(Extracted records)
══════════════════════════════

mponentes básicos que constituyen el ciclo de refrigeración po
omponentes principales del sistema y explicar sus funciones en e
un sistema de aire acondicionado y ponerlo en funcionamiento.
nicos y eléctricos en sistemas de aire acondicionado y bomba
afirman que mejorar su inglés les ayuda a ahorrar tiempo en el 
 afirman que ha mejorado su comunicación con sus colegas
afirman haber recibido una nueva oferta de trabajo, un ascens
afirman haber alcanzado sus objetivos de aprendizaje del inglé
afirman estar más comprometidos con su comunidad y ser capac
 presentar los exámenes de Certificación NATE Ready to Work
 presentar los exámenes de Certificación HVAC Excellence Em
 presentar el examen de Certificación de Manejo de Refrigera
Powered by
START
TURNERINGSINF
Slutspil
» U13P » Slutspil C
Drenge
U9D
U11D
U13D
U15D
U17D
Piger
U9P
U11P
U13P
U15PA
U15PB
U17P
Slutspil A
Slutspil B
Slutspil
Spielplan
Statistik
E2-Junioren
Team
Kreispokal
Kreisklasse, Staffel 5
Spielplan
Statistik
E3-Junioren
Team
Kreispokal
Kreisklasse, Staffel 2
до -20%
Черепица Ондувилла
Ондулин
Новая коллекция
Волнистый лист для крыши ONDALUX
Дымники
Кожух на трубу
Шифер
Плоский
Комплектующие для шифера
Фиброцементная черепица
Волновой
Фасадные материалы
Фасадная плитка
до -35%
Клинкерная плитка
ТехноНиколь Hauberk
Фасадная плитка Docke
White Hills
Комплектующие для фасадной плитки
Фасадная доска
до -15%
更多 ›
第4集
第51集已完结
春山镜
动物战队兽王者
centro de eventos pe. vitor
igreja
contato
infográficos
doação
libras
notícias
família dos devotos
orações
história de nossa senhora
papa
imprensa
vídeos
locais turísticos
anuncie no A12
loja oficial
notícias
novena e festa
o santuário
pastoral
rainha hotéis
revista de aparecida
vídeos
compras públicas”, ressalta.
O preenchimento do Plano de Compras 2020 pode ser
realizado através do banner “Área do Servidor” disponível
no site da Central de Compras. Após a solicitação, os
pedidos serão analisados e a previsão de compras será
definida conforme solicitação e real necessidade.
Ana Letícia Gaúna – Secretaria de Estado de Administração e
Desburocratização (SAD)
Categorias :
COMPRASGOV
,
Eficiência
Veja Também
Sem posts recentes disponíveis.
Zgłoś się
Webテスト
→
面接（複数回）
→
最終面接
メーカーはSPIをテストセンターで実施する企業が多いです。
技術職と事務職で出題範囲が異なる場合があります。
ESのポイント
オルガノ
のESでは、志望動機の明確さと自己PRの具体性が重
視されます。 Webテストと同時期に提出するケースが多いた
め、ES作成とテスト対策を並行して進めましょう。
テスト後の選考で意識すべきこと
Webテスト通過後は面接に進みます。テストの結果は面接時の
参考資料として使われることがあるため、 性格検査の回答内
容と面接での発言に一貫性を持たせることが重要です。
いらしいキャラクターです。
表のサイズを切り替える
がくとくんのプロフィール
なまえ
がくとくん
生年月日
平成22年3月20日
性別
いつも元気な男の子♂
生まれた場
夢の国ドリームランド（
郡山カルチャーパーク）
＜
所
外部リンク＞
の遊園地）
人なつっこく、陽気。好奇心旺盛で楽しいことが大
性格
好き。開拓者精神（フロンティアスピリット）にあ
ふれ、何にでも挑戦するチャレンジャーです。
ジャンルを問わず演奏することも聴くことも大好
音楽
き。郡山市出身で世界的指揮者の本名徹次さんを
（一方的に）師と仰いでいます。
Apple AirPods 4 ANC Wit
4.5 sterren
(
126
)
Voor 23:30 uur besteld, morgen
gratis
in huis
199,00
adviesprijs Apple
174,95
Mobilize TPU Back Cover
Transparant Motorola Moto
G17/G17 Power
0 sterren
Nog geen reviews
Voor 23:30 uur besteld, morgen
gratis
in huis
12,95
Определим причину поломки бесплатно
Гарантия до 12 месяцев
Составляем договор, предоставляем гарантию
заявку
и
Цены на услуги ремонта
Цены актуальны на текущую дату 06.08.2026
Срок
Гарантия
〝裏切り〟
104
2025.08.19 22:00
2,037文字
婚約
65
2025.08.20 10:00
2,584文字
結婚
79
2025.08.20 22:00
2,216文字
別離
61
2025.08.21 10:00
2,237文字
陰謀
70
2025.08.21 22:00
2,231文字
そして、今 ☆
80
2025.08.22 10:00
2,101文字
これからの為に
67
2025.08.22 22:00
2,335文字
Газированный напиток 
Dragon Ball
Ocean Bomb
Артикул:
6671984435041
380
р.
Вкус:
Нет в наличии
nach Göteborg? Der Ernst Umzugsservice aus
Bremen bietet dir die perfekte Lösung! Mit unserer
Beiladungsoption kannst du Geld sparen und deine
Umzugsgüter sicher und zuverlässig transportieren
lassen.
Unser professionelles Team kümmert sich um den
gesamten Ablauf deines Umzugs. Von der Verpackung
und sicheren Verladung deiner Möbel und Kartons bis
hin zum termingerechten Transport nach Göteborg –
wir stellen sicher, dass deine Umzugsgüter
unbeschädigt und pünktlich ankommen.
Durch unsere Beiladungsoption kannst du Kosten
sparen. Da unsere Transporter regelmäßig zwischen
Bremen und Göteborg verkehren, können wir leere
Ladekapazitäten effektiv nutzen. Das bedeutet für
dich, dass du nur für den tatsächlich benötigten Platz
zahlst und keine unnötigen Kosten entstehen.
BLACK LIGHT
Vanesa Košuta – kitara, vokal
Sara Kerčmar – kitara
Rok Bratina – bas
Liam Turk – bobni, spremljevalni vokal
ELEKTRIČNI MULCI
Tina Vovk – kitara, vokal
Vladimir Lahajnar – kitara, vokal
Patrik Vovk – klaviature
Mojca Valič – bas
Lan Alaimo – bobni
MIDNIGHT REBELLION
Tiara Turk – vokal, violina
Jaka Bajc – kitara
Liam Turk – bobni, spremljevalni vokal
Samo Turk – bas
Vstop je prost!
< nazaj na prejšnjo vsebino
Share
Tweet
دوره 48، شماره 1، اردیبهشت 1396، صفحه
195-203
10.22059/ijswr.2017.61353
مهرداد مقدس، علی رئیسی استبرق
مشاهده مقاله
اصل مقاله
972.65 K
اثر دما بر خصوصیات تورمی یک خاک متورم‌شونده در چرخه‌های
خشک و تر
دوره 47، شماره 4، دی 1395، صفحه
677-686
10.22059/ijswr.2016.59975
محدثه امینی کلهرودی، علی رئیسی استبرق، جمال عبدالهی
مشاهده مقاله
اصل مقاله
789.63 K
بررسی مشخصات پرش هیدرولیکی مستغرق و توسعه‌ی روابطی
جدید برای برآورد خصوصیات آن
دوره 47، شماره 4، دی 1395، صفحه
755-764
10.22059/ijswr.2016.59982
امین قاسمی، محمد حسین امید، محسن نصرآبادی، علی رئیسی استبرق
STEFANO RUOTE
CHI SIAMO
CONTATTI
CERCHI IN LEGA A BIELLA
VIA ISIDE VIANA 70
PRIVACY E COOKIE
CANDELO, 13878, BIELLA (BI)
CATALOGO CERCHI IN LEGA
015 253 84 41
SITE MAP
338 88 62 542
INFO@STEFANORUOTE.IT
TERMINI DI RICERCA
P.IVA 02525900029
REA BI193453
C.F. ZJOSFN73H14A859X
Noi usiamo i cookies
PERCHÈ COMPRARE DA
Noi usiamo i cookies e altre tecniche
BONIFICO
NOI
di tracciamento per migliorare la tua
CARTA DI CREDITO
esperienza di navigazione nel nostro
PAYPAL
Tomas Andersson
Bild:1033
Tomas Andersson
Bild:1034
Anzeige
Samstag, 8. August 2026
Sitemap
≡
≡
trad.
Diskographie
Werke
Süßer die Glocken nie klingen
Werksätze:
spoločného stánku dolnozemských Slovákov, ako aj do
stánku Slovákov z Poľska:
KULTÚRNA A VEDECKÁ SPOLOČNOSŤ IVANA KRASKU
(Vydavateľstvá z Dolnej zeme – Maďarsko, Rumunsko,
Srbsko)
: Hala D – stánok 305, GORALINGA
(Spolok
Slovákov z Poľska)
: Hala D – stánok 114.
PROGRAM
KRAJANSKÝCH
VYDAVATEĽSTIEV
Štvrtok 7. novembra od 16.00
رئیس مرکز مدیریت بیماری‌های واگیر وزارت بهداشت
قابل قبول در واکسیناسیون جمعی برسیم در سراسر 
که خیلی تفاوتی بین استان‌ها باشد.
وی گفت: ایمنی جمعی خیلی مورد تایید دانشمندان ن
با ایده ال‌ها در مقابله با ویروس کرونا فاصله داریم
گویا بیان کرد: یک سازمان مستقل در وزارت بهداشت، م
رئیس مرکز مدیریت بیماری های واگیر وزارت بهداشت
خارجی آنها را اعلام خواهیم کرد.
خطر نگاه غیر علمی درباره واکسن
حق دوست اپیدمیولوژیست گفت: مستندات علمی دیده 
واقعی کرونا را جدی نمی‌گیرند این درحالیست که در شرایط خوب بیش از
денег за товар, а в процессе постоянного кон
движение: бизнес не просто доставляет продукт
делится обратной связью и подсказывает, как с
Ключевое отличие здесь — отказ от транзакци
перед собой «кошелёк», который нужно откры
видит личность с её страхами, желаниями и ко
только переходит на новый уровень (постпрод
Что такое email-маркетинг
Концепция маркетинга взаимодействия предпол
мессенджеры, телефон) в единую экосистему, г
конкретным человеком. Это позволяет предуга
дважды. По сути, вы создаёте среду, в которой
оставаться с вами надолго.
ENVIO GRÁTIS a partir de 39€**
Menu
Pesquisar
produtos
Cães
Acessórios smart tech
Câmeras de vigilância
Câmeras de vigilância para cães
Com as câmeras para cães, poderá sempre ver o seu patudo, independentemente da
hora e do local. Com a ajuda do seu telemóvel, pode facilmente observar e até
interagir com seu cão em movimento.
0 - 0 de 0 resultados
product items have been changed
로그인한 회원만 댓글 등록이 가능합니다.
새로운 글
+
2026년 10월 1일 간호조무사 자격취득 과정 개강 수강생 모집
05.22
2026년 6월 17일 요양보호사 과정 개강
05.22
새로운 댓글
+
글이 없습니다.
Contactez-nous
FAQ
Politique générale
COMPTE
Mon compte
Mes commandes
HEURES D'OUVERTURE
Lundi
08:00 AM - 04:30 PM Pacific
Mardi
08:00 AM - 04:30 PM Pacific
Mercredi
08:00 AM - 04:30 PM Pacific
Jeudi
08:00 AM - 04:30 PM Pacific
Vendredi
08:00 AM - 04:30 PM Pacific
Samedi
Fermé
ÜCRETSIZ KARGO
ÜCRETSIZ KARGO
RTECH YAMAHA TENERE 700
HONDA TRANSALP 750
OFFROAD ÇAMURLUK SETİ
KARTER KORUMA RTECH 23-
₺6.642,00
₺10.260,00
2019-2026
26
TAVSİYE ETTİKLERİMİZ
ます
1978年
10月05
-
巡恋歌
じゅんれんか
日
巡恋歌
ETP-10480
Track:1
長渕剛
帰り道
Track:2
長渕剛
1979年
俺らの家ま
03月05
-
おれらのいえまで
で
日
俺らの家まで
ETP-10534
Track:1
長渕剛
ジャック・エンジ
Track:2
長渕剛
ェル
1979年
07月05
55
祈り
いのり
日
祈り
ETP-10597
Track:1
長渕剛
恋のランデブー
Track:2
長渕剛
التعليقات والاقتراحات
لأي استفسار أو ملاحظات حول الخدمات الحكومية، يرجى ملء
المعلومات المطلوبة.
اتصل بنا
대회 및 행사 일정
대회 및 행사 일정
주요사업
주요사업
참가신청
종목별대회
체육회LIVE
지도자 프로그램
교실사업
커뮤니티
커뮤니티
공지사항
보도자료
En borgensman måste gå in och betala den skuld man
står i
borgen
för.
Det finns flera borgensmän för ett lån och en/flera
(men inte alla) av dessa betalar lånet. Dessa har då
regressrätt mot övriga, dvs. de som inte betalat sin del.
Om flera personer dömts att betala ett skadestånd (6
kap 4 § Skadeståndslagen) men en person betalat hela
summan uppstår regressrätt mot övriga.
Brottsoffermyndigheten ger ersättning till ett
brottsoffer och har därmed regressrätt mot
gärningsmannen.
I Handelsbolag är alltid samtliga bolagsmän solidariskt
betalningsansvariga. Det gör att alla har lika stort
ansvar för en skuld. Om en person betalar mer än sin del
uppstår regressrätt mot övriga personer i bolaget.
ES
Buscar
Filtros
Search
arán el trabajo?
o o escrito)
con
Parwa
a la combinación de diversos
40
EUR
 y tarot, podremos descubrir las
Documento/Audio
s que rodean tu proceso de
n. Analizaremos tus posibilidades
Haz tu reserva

══════════════════════════════

Going back over the entries above, copy word for word every line from the one that has "loja oficial" on through the one that has "のESでは、志望動機の明確さと自己PRの具体性が重".

▸ **Solved problem**
loja oficial
notícias
novena e festa
o santuário
pastoral
rainha hotéis
revista de aparecida
vídeos
compras públicas”, ressalta.
O preenchimento do Plano de Compras 2020 pode ser
realizado através do banner “Área do Servidor” disponível
no site da Central de Compras. Após a solicitação, os
pedidos serão analisados e a previsão de compras será
definida conforme solicitação e real necessidade.
Ana Letícia Gaúna – Secretaria de Estado de Administração e
Desburocratização (SAD)
Categorias :
COMPRASGOV
,
Eficiência
Veja Também
Sem posts recentes disponíveis.
Zgłoś się
Webテスト
→
面接（複数回）
→
最終面接
メーカーはSPIをテストセンターで実施する企業が多いです。
技術職と事務職で出題範囲が異なる場合があります。
ESのポイント
オルガノ
のESでは、志望動機の明確さと自己PRの具体性が重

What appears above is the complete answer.